PATRICK HENNESSY V KEN TYRELL & EVERYDAY FINANCE DESIGNATED ACTIVITY COMPANY
This case was an emergency interlocutory application by the Plaintiff to prevent the Receiver Ken Tyrell and Everyday Finance from taking possession and selling his lands and from prohibiting an on-line action. The urgency was that there was an auction scheduled to take place imminently.
By way of background the purchase of the property was funded by a loan from AIB and secured by a Charge over the lands. The Plaintiff failed to meet his obligations in November 2016 and while he engaged with AIB, the loans were eventually transferred in 2019 to Everyday Finance. Further engagement ensued between the Plaintiff and Everyday Finance however no resolution was found.
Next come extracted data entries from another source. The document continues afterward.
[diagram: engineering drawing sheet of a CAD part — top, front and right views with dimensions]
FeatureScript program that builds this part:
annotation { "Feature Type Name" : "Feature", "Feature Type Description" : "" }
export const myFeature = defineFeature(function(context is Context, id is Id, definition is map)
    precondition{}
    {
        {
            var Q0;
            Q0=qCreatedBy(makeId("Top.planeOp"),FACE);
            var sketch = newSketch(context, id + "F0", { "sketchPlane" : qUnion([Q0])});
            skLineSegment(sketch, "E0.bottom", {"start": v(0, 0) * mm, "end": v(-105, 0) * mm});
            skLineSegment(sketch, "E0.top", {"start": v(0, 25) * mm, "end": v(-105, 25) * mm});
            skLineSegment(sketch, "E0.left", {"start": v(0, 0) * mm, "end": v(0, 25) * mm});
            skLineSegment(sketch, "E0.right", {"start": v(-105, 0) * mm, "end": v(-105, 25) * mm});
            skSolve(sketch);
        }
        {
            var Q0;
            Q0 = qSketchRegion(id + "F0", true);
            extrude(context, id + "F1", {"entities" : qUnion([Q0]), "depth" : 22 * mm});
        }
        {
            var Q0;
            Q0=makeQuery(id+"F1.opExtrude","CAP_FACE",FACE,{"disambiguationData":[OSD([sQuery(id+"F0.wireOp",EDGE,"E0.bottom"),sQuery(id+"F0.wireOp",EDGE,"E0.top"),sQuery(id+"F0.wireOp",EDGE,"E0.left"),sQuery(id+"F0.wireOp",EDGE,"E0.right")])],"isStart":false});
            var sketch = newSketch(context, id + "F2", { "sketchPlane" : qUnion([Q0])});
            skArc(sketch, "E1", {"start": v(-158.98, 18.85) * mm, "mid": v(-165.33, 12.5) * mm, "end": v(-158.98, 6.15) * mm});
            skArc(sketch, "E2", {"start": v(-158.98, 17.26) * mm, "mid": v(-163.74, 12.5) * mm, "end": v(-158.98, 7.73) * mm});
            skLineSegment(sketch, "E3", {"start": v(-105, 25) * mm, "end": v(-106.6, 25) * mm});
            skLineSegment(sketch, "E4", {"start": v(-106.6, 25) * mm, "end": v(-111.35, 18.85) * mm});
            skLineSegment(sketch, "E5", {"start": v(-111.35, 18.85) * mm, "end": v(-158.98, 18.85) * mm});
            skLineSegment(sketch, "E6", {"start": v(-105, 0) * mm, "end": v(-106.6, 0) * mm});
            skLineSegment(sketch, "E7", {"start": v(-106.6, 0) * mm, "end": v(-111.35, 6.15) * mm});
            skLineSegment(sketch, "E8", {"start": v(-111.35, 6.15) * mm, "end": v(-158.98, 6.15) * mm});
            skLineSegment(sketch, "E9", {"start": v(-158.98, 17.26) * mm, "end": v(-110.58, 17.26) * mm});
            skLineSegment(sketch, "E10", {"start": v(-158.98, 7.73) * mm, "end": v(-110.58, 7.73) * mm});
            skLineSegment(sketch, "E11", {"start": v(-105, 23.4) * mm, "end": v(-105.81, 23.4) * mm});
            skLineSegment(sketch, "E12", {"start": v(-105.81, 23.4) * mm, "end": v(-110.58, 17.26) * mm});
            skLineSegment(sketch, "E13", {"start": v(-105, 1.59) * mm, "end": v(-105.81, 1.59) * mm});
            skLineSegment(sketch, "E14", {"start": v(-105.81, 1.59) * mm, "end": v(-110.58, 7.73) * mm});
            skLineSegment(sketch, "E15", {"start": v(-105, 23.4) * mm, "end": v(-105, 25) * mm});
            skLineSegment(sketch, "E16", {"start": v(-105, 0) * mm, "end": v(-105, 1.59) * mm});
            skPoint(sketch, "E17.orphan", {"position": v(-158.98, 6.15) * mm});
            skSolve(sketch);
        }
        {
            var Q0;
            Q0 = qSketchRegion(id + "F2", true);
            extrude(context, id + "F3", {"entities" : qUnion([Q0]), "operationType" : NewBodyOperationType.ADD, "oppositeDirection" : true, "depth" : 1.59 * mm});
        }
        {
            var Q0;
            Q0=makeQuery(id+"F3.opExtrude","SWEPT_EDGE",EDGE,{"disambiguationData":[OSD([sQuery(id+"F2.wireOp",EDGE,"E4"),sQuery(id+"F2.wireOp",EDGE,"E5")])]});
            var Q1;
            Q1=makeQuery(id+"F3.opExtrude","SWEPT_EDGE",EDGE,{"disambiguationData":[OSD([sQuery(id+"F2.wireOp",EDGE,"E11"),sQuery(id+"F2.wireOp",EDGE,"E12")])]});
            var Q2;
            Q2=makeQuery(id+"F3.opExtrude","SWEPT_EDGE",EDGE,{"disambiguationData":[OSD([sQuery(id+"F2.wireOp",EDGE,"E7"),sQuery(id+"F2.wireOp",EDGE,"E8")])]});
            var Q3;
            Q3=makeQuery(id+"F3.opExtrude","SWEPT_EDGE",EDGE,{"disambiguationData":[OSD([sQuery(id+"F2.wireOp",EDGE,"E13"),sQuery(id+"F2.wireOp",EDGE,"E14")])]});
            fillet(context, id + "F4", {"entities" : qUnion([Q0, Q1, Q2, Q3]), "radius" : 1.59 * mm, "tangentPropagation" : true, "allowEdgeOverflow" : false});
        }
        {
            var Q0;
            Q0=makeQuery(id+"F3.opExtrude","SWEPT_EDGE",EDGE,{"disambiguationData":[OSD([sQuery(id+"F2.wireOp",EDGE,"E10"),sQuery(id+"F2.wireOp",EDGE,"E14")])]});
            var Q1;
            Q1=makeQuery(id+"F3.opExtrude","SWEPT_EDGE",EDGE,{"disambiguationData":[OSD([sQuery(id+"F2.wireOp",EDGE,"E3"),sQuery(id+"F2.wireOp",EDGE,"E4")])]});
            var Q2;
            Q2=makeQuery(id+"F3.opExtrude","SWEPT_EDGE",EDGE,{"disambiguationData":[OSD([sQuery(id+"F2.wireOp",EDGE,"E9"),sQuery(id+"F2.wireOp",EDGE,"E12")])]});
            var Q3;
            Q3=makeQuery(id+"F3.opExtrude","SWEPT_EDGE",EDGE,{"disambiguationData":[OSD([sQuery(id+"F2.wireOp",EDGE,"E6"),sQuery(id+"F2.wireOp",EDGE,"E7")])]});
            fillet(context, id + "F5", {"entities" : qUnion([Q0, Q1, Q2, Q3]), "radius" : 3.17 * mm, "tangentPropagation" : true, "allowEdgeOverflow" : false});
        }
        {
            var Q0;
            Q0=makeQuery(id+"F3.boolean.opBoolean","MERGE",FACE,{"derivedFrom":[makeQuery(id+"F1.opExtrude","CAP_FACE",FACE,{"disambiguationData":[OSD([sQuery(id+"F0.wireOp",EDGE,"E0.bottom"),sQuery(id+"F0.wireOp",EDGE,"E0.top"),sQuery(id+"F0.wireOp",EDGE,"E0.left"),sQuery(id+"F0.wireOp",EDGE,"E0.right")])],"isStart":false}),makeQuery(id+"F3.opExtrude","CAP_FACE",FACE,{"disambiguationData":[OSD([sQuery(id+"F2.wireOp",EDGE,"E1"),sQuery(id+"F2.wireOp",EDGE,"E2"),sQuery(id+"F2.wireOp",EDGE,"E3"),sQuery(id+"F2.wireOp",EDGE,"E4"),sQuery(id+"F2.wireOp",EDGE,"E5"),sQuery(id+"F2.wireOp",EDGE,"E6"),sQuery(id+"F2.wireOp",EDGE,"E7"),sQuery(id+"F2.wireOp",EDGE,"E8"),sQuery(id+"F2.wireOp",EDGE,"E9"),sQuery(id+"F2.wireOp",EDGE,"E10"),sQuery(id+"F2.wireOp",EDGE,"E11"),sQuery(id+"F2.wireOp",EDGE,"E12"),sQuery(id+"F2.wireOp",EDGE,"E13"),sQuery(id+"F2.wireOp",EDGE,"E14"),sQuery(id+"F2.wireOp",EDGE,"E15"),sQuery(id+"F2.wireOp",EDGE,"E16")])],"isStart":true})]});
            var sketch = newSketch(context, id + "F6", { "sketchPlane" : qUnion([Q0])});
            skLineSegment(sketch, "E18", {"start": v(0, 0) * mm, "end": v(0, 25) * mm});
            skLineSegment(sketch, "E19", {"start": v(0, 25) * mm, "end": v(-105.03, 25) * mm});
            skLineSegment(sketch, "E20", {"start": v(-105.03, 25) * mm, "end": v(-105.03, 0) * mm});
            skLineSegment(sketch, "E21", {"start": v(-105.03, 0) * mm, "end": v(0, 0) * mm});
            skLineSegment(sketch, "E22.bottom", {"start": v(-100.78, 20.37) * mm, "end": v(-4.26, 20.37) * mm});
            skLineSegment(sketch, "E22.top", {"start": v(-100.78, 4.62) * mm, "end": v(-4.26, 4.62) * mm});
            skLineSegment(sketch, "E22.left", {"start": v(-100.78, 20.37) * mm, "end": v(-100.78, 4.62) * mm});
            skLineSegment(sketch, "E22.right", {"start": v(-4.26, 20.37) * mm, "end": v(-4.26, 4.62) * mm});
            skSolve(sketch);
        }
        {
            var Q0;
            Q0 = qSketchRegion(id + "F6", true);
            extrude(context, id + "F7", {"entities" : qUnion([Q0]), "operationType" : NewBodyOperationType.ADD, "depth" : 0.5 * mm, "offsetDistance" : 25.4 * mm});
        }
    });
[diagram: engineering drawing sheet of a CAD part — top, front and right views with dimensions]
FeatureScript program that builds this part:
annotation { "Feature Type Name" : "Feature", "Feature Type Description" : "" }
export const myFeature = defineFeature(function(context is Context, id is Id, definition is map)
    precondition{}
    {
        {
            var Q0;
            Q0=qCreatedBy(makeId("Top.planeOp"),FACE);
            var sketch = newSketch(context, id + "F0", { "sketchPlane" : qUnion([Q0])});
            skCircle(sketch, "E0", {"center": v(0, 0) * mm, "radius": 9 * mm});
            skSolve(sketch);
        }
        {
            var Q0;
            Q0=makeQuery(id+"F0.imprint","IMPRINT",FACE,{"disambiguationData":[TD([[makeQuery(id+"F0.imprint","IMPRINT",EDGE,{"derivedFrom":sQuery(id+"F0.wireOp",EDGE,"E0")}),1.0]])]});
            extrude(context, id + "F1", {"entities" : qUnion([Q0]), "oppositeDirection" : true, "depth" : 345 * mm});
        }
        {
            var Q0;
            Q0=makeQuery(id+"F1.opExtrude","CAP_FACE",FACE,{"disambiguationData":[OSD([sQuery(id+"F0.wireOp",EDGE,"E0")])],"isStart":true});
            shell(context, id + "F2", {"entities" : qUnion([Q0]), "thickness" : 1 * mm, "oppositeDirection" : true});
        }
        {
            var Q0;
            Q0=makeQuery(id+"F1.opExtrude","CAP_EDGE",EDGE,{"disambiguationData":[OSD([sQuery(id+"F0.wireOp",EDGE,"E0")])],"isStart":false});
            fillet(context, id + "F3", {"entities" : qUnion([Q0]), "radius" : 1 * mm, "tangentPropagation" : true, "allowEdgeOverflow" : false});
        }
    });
In September 2021 Everyday appointed Ken Tyrell as Receiver. The Receiver’s power was limited to collection of the rents and profits. The Plaintiff and his brother had a company called Hennessy Brothers Farming Limited which had licences to farm most of the lands subject to a €50,000 per annum payment which included a licence fee which was not paid over to the Receiver. The Plaintiffs were unable to pay their debts or secure a restructuring of their debts.
The application for the injunction involved the restraining of the sale in the manner proposed by the Receiver and Everyday. It was not contested that Everyday had a power of sale or that the power had arisen or that it was exercisable. The Plaintiff said that he was shocked to be told that his lands were advertised for sale on a website. The land appeared to have been first advertised for sale in early February 2022 with an auction date for the 24th February 2022 and the advertising campaign appeared to have been limited to those who might stumble on the listing on the website.
The Judge ultimately concluded that he did not believe that damages would be an adequate remedy. Judge Allen referred to the issue of Everyday attempting to sell the lands with the Plaintiff in possession, but he did not go as far to say that Everyday were not entitled to offer the lands for sale without vacant possession.
Ultimately the Court concluded by granting the Orders sought essentially preventing the sale of the charged lands. The Court did make directions to ensure the expedient exchange of Pleadings and early Trial date to minimise the risk of injustice to either party.